Cooking a ribeye steak can be a little daunting if it’s your first time around, but using a few simple steps, you can be converted! Our first tip is to use the reverse-sear method as it’s a thick cut of steak so this will allow you to get a more even and consistent cook. Secondly, you must get your hands on a thermometer to ensure the steak is cooked to your liking. We’ve served it alongside some roasted brussel sprouts and carrots, with some yorkshire puddings and a red wine gravy. So if you’re wanting to recreate some classic pub fair at home, this recipe is for you!
125g plain flour
750g ribeye steak, bone in
Seasonal veg - we used dutch carrots and brussel sprouts
6 tsp vegetable oil
1 garlic clove, bruised
2 shallots, sliced or quartered
250ml beef stock
4 sprigs of thyme
1 tsp red wine vinegar
1 tsp sugar
Knob of butter
Take the steak out of the fridge to bring to room temperature.
Preheat the oven to 120 degrees celsius.
Crack eggs into a large bowl and whisk well.
Slowly add in flour and salt, while continuing to whisk, until a smooth batter forms.
Now add in the milk and whisk until combined. Set aside for half an hour.
Salt the steak on both sides and place in the preheated oven on a rack. Place a tray in the lower rack to collect the drippings for an easy clean up.
Cook steak until the internal temperature reaches 45 degrees celsius. This usually takes around 45 mins. Remove the steak from the oven when testing the temperature using a thermometer.
Turn the oven up to 200 degrees and cook vegetables of your choice with some olive oil and salt and pepper.
Pour 1 tsp vegetable oil into each hole of a 6 muffin tin and place in the hot oven to heat the oil.
After 10 minutes, pull out the muffin tin and evenly pour the yorkshire pudding batter into each hole and place in the oven to cook for 15-20 minutes.
Place a cast iron fry pan over high heat and massage some olive oil and salt into the piece of steak.
Once hot, add the steak to the pan and cook for around 3 minutes on each side until perfectly seared.
Remove from the pan and rest.
In the same pan, add a dash of olive oil and add the shallots and garlic.

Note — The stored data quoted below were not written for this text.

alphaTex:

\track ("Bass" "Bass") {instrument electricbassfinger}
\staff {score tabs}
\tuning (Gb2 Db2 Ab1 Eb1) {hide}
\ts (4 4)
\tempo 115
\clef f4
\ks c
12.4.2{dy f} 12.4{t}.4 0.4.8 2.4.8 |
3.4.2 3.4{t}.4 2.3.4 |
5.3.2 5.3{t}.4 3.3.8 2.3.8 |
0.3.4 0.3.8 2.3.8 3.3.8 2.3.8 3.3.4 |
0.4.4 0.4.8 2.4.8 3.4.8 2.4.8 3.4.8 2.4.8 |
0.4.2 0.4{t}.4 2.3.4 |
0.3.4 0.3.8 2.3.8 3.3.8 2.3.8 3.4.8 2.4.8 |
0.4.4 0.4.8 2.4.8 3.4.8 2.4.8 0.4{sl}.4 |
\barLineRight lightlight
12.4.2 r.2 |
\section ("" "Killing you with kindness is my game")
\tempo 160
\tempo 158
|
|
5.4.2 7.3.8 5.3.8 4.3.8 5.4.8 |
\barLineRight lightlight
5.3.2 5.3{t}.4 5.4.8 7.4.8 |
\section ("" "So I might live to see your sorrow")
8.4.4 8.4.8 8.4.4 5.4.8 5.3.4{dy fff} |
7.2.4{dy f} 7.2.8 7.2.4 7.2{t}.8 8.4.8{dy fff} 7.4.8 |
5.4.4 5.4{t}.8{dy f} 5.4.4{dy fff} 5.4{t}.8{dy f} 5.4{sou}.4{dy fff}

Cook on low for a few minutes, before deglazing the pan with the red wine.
Reduce the wine for a couple of minutes and then add in the stock, thyme leaves, red wine vinegar and sugar.
Cook sauce on medium-low until it has thickened. Season with freshly ground pepper and add in a knob of butter.
Once the steak has rested for 10 minutes, cut alongside the bone to remove it, then slice the steak against the grain into 1cm thick pieces.
Serve alongside roasted veg, yorkshire puddings and a drizzle of the red wine gravy.